---------- THE RECORDS ----------
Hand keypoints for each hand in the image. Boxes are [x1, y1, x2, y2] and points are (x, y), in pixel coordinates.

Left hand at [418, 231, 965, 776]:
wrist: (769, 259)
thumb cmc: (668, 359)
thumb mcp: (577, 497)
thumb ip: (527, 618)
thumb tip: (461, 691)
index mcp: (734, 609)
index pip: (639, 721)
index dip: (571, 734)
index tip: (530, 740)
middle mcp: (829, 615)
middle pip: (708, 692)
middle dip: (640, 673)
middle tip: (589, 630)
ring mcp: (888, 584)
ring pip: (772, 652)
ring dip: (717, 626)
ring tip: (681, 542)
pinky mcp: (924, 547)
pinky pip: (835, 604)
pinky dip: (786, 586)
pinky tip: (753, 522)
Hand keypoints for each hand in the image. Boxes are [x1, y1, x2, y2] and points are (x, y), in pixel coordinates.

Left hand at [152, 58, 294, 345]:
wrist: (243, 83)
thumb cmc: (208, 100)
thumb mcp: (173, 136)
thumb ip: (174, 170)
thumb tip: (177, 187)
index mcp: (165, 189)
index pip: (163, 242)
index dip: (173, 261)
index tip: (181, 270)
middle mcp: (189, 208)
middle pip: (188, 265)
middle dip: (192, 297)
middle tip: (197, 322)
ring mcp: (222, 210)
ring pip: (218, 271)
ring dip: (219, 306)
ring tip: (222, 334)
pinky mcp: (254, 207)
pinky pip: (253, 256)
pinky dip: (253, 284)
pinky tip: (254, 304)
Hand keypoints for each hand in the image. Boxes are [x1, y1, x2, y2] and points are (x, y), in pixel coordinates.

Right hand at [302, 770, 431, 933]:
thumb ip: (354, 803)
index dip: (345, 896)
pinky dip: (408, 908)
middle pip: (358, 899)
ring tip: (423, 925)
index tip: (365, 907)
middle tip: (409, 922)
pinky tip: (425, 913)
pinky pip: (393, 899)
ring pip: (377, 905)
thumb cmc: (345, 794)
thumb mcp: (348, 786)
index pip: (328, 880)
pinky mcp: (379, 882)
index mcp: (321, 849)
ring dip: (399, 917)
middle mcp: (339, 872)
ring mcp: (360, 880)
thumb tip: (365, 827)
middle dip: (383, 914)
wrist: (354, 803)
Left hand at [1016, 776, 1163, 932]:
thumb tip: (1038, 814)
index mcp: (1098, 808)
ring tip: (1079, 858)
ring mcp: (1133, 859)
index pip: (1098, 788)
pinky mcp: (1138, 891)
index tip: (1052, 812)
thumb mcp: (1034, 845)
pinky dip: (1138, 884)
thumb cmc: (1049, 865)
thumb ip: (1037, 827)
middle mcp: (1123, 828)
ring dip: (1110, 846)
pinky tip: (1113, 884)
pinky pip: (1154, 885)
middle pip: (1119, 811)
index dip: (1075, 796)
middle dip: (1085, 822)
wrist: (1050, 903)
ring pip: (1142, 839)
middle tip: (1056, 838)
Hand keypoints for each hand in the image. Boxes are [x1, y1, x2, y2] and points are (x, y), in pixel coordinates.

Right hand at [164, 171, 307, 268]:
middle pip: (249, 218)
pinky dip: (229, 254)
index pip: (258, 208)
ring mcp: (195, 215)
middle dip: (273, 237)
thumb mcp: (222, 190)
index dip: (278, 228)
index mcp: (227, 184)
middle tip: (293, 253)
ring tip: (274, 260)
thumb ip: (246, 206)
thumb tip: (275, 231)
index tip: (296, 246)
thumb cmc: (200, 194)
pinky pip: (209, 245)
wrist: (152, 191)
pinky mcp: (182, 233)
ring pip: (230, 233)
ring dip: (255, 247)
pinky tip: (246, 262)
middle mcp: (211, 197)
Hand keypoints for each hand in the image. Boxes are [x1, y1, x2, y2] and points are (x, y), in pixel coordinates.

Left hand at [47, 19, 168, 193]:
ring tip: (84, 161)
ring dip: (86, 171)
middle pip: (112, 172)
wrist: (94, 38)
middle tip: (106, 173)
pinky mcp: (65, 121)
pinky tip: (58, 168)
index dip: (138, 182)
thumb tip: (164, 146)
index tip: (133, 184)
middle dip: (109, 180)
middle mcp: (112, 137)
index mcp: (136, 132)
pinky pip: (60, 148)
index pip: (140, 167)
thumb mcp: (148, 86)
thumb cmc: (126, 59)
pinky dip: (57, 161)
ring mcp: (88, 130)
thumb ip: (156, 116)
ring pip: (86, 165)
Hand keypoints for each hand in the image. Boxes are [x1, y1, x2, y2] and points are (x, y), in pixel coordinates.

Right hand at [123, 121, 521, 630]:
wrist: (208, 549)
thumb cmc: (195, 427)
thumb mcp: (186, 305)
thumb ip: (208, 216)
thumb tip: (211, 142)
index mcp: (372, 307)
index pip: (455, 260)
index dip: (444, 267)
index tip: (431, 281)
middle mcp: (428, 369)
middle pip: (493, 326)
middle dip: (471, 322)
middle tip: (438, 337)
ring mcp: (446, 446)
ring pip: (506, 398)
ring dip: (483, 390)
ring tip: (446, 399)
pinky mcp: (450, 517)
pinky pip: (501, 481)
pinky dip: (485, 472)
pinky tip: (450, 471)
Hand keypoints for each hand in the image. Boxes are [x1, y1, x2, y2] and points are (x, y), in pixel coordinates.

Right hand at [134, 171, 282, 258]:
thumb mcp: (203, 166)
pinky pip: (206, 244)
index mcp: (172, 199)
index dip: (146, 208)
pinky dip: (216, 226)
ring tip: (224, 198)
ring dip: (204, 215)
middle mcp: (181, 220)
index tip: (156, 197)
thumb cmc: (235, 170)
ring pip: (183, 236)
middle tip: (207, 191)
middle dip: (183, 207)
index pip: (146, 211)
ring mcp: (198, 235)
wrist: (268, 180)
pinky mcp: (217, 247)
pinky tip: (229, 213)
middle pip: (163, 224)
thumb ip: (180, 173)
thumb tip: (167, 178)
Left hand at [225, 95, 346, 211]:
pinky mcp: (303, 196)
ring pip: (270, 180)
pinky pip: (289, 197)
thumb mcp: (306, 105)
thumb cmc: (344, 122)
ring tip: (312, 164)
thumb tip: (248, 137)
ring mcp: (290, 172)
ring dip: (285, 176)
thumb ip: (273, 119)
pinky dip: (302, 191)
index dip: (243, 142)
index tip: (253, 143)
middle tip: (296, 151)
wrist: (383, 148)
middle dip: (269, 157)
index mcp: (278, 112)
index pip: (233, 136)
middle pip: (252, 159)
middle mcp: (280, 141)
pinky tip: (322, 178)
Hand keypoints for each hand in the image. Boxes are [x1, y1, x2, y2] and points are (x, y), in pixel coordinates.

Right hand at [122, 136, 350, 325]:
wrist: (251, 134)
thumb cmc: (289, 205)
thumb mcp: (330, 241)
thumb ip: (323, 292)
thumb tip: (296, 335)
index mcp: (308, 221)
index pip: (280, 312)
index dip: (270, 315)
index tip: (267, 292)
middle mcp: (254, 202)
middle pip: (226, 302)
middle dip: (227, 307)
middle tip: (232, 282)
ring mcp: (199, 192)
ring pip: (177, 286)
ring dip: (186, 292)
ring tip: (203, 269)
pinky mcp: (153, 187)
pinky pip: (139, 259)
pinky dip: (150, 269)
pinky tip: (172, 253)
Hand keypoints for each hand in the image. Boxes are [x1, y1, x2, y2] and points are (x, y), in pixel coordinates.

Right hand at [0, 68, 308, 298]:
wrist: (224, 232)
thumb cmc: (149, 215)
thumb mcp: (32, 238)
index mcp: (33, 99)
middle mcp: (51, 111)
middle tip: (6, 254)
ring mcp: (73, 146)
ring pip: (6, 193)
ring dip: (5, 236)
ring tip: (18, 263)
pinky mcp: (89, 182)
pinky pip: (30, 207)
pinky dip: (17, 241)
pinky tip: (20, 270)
----------
§ **EXERCISE BRIEF**: Please give an exact copy of the entries above, from the line with "pinky mcp: (254, 207)" down to the line with "index dip: (345, 896)", inclusive, and nothing else.

§ **RESULT FOR THIS TASK**:
pinky mcp: (254, 207)
pinky pip: (253, 256)
pinky dip: (253, 284)
pinky tip: (254, 304)
Hand keypoints for each hand in the image. Boxes are [x1, y1, x2, y2] and points are (x, y), in pixel coordinates.

Right hand at [302, 770, 431, 933]:
thumb ip: (354, 803)
index dip: (345, 896)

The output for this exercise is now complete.